ABC 18/10/16
DAVID GISTAU
· Si dejar de fumar es difícil, dejar de odiar, y de odiar, además, constituye un vicio más difícil aún de abandonar
DURANTE los años noventa, me contaron que el cartel que anunciaba la entrada en Vizcaya desde Cantabria estaba acribillado a balazos. Nunca pude comprobar si era cierto, pero me dijeron que los disparos los hacían escoltas y guardias que todos los días iban al País Vasco a trabajar pero vivían en los pueblos cántabros colindantes, e incluso en Santander, para mantener a sus familias a salvo del odio y la opresión social. Los rapsodas de la «normalización» de buena fe probablemente anhelaban un País Vasco en el que los guardias civiles no tuvieran que vivir encerrados como en un fuerte de las guerras indias o al otro lado de una frontera autonómica. Probablemente fantaseaban con un País Vasco en el que un guardia pudiera salir a tomarse una copa con su novia sin tensarse cada vez que se abriera la puerta del establecimiento (no digamos si está en Navarra). El tremendo episodio de Alsasua, donde los guardias ya ardían en efigie como los fugados de la Inquisición, es un golpe duro para semejante anhelo, así como para el «relato» oficial de «tó er mundo e güeno» y sólo los muy vengativos y cerriles pueden oponerse a este otro abrazo de Genovés.
La horda linchadora de Alsasua, con su repugnante mezcla en el hálito de calimocho y épica de mural, con esa coartada política que han encontrado para que el impulso de arrojar la cabra desde el campanario parezca otra cosa, puede ser un anacronismo y puede no serlo. Puede significar que la claustrofobia sociológica de los pueblos envenenados de odios y chivatos que antaño vigilaban a los vecinos condenados por ETA permanece intacta, sin mayores afanes rehabilitadores, tan sólo menguada en su capacidad de percusión por el fracaso de los terroristas. Si dejar de fumar es difícil, dejar de odiar, y de odiar, además, en feliz cohesión gudari, constituye un vicio más difícil aún de abandonar.

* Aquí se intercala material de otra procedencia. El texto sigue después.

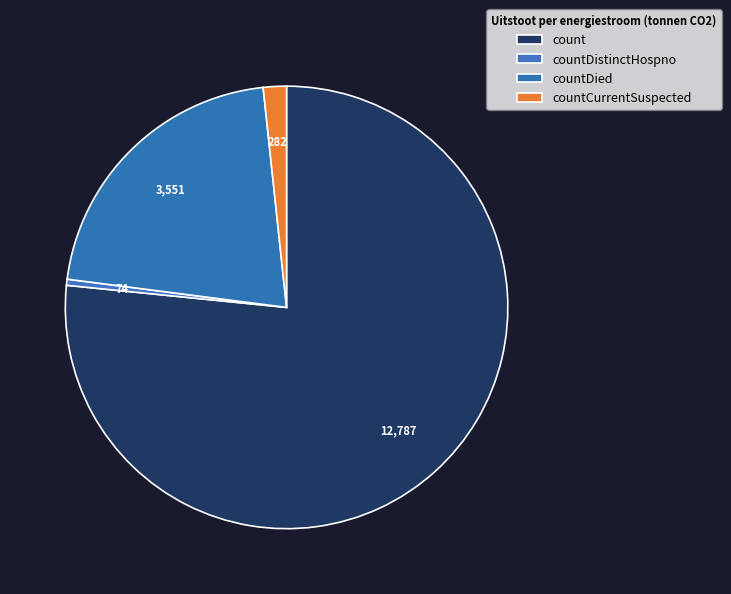

How many slices are in this pie chart?

4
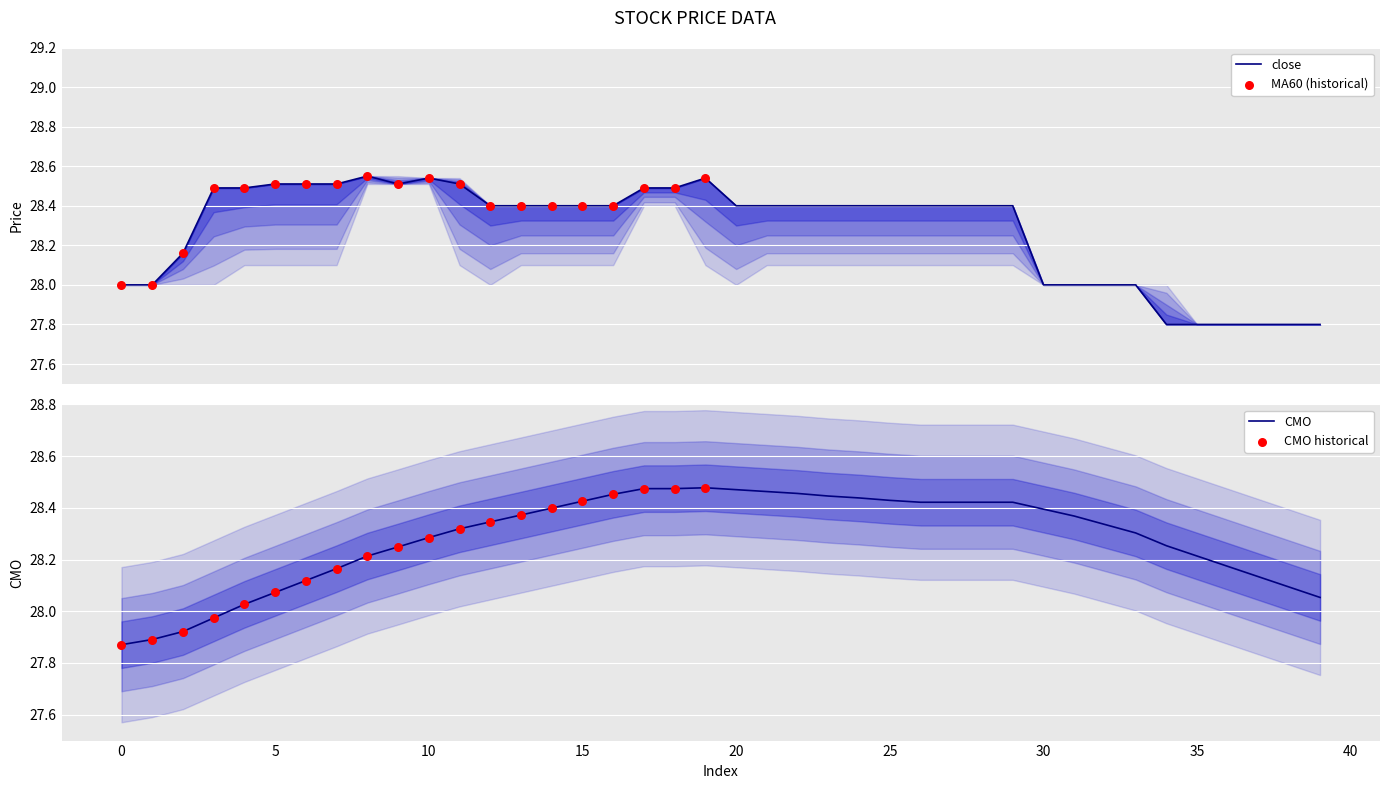

Which series contains the highest Y value?

close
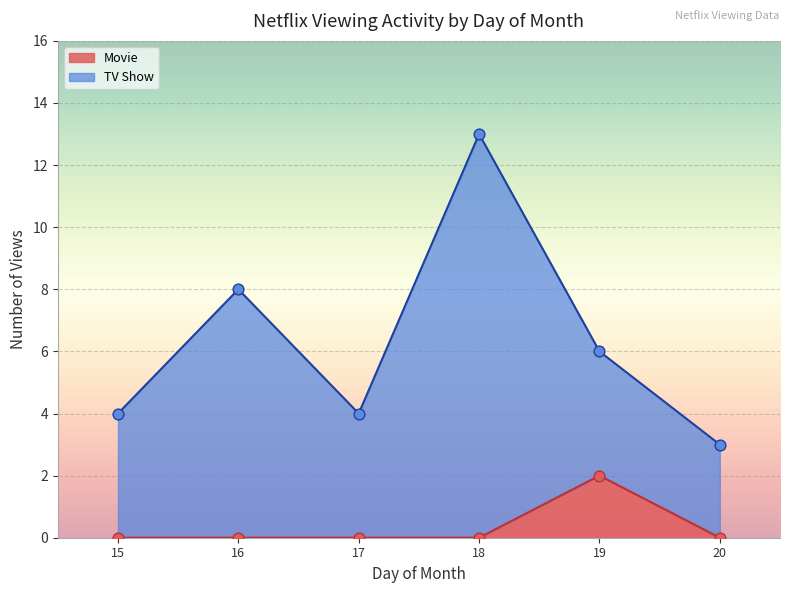

What are all the series names shown in the legend?

TV Show, Movie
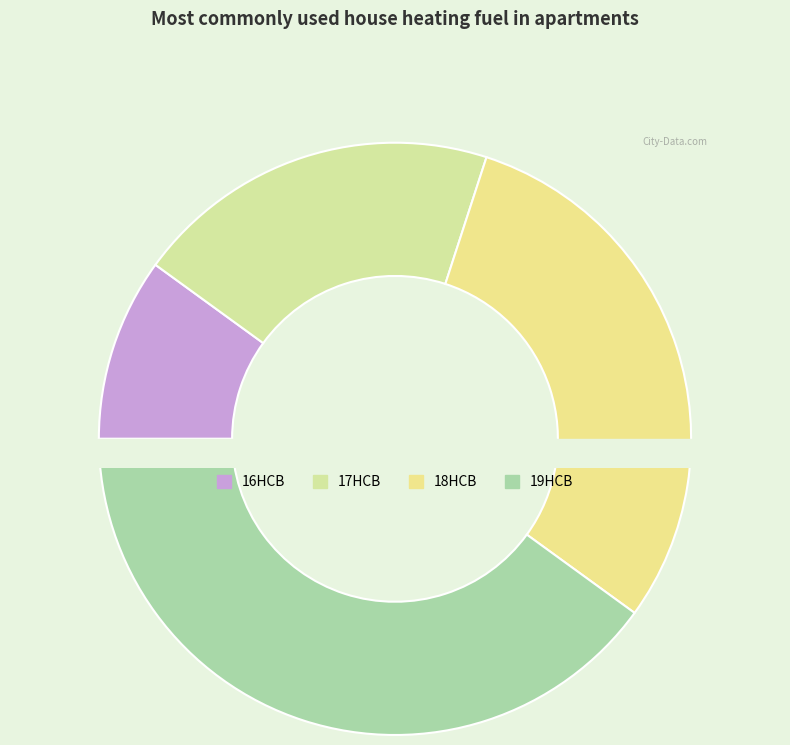

To the nearest percent, what is the average slice percentage?

25%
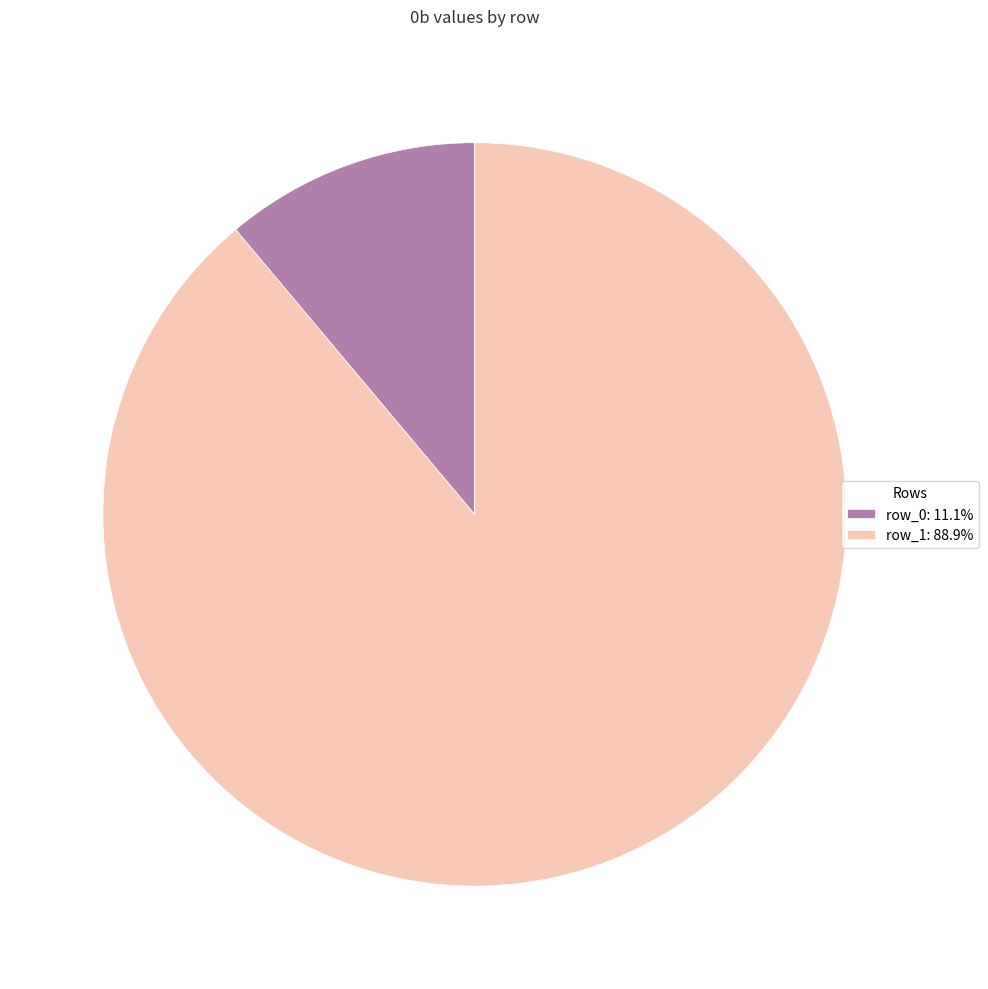

How many segments does this pie chart have?

2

Hacía mucho tiempo que un suceso relacionado con lo que se dio en llamar el «terrorismo de baja intensidad» –que lo fue de alta para los guardias y sus novias violentados por la turba– no obligaba a los partidos a retratarse en términos morales. La ambigüedad de Podemos, su reticencia a condenar más allá de algunas loables manifestaciones personales de Echenique, revela no sólo una coincidencia en los prejuicios ideológicos que proviene del concepto de patente de corso revolucionaria. Revela también que Podemos está decidido a vertebrar, con todos los partidos gamberros que haya extramuros, empezando por los independentistas, una coalición tribal de los anticonstitucionalistas que aproveche la desaparición del PSOE para devolvernos a una fragmentación primaria parecida a la de la Guerra Civil. Aquí ya hablamos de lo difícil que fue la construcción de la tercera España cuya nueva desaparición necesita esta izquierda tan antagonista de las convenciones del ciclo del 78 que ha recuperado hasta el cliché de que la portación de uniforme obliga a hacer ambiguas y reticentes las condenas de la violencia.